Article
******************************

Polanyi saw a clear division between corporate free-market interests and a cross-class unity of those who recognized the dangers of a “free” market and sought to control it in some way (120). Such a clear division along economic lines no longer exists or is at least obscured by the contemporary triple movement. This triple movement consists of three groups: the promoters or marketization, social protectionists, and emancipators (129). Fraser characterizes these three groups as politically ambivalent, as each may come to be allied with any of the others (129). The implication here is that this allegiance is possible because the third emancipatory group has not organized economically, but only in terms of politics (120, 127, 129–131). In this sense, this third group has followed in the division of the political and the economic. What makes these three groups’ interests commensurate with one another, then, is that they are all at their foundations sympathetic to capitalism, and when a self-contradictory crisis of capitalism arises, all three will attempt to save it (119–120).
While commonly interested in abstract feminist and anti-racist aims, the third group may align with social protections, adopting a more Keynesian approach to capitalism, and formally codifying the inclusion of women and people of color as protected citizens. Fraser recognizes this as a strategic move that does not overcome the foundations of gender and racial oppression but works to “free” oppressed groups relative to other groups within capitalist exploitation (128, 130–131). On the other hand, this group may ally itself with marketization, as it promotes division and individuation within its own ranks to valorize difference, and is really subsumed by capitalist marketing efforts which further commodify emancipatory struggles as profitable, simultaneously motivating these struggles against a vague authority whose protection is also oppressive (121, 130). While Fraser does laud this rejection of oppressive protection, she also recognizes that this third movement is easily “twisted to other ends” in service of capitalism (128, 131). Here, Fraser has revealed the “emancipation” of this sort of movement as the freedom from responsibility for the means of production, and therefore the freedom to labor for a wage. In what follows, I will follow in Fraser’s use of the term “emancipation,” denoting the complex entanglement of possibilities and limitations of movements that she terms emancipatory.

******************************

Supplied records
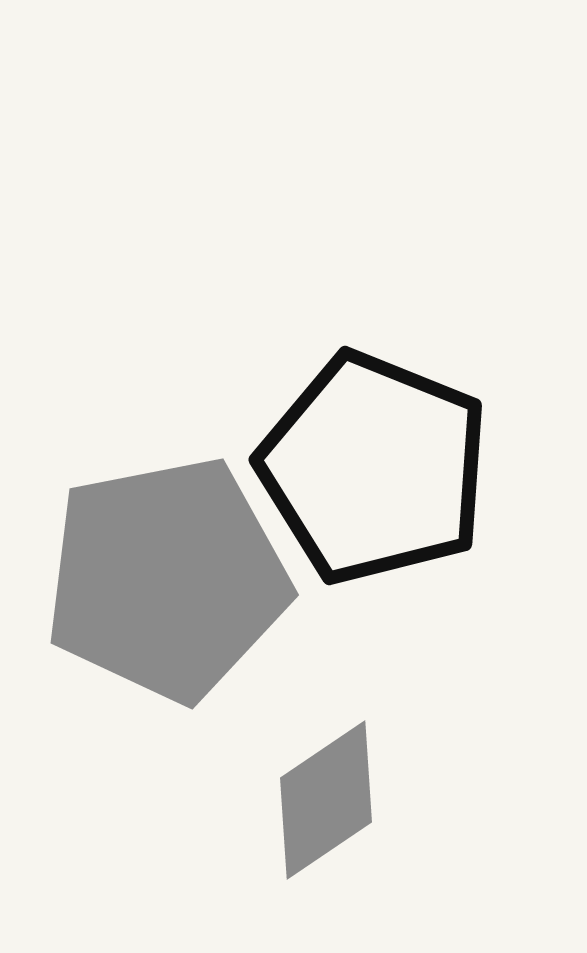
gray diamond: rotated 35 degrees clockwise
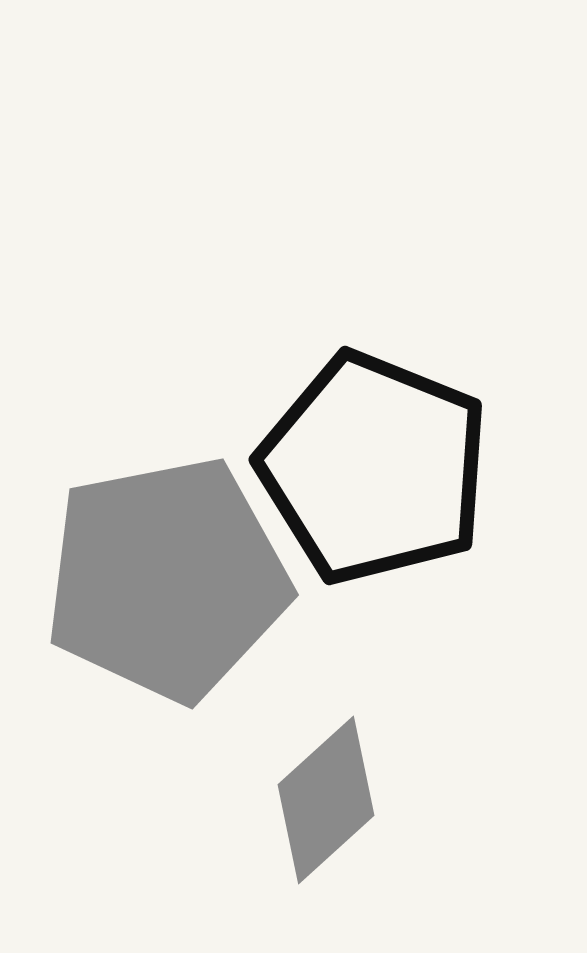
gray diamond: rotated 8 degrees counterclockwise
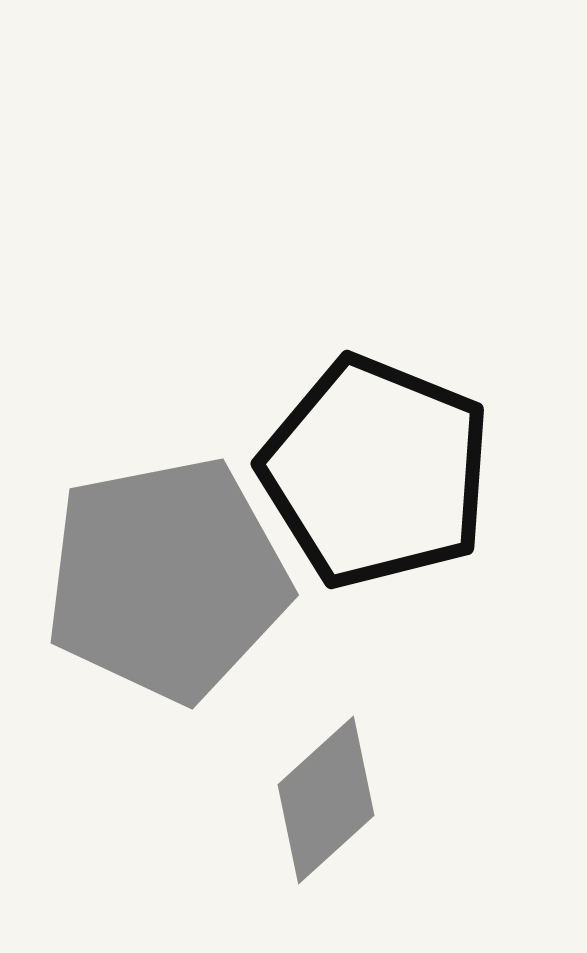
black pentagon: moved 2 px right, 4 px down
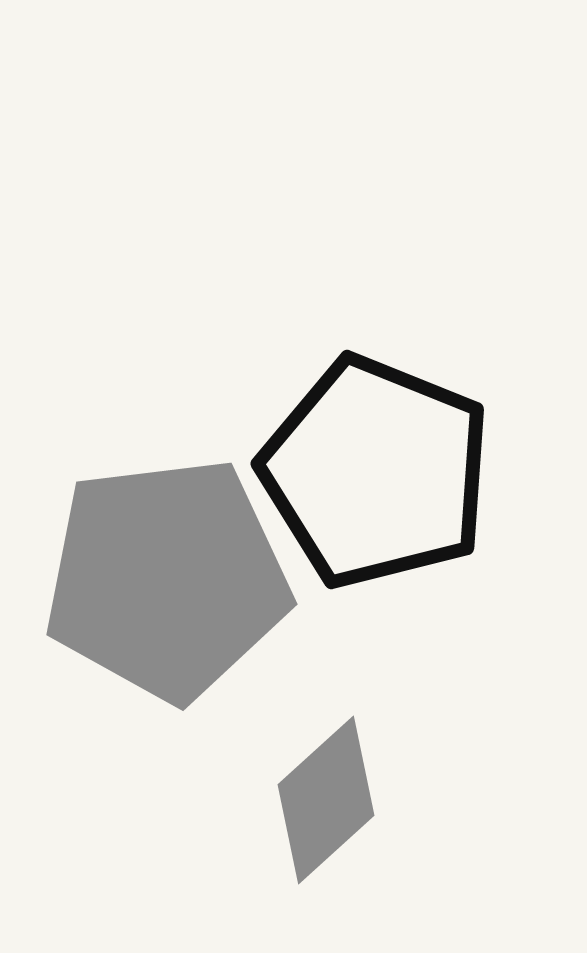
gray pentagon: rotated 4 degrees clockwise
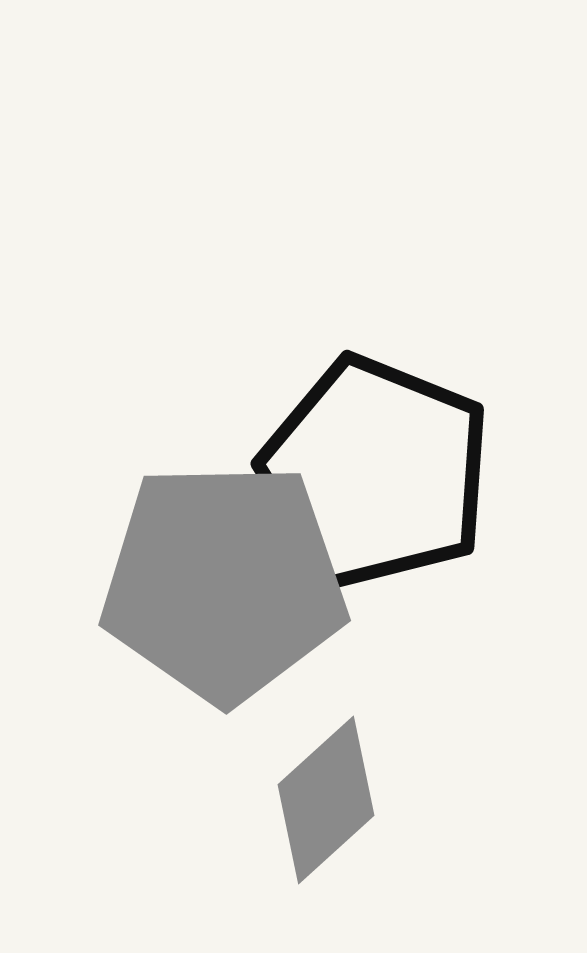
gray pentagon: moved 57 px right, 3 px down; rotated 6 degrees clockwise
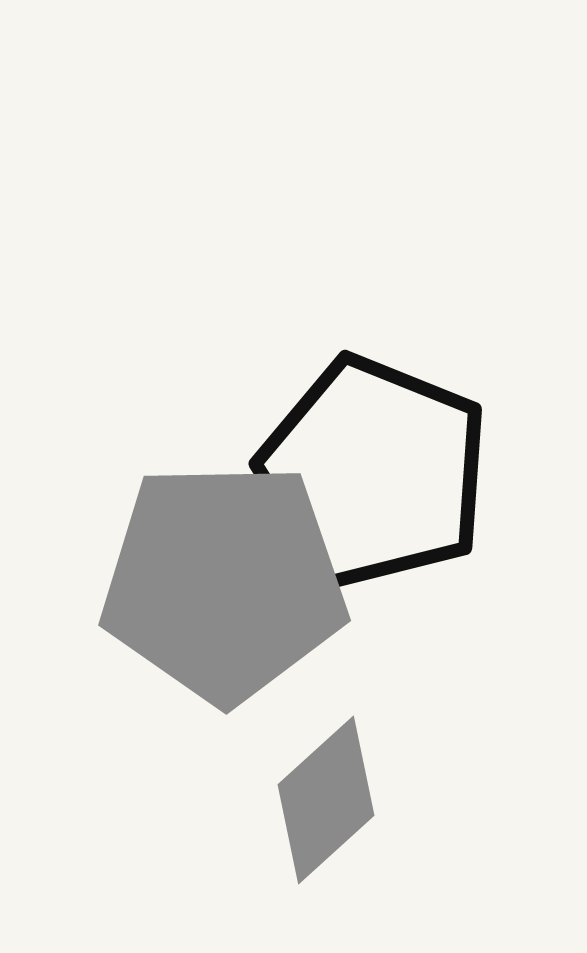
black pentagon: moved 2 px left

******************************

Written problem 1
Reproduce the part of the records that opens with the line containing "black pentagon: moved 2 px right, 4 px down" and runs through the end of the records, leaving out the picture lines.
Written problem 2
Write the next part of the passage on Fraser and the triple movement, picking up after its final sentence.

Written answer 1
black pentagon: moved 2 px right, 4 px down
gray pentagon: rotated 4 degrees clockwise
gray pentagon: moved 57 px right, 3 px down; rotated 6 degrees clockwise
black pentagon: moved 2 px left

Written answer 2
We can now see that Fraser criticizes contemporary reformist feminist and anti-racist struggles for their inattention to economics and subsequent absorption by capitalism, in spite of their well-intentioned goals of overcoming oppressive protections which do not account for stratification within the working class, as well as realizing individual liberties. Without the economic condition of possibility to realize these goals, emancipatory movements become politically ambivalent, and so also relativist. Here, I appreciate Fraser’s broad framing of the solidarities of emancipatory movements, as this opens space for an expansion of her critique.
The very same strategies adopted by anti-racist emancipatory movements are also adopted by white supremacist movements, and these movements do not have the tools to adjudicate between competing claims except by reference back to the politics (not economics!) of their own standpoint. Both foundationally capitalist, both groups come to function in service of accumulation and are unable to realize their goals. Further, Fraser’s framing implies that the adoption of emancipatory strategies by the right-wing is not the same as the cooptation enacted by neoliberal marketization. Such an emancipatory framework has not been appropriated because it never posed a real challenge to the existing economic structure in the first place; as politically ambivalent, emancipatory struggles that do not organize around both politics and economics have always been an extension of capitalist exploitation in both its antifeminist racist and feminist antiracist manifestations. Nonetheless, such movements do confront capitalism with its own creations, forcing neoliberal capitalism to reveal itself as the creator of crises. Here, I read Fraser alongside Zambrana claiming that such movements, even when unsuccessful, do have the capacity to undo the capitalist foreclosure of the future. For this reason, close attention to the emancipatory movements will be necessary to understand the points of weakness they reveal in neoliberal capitalism.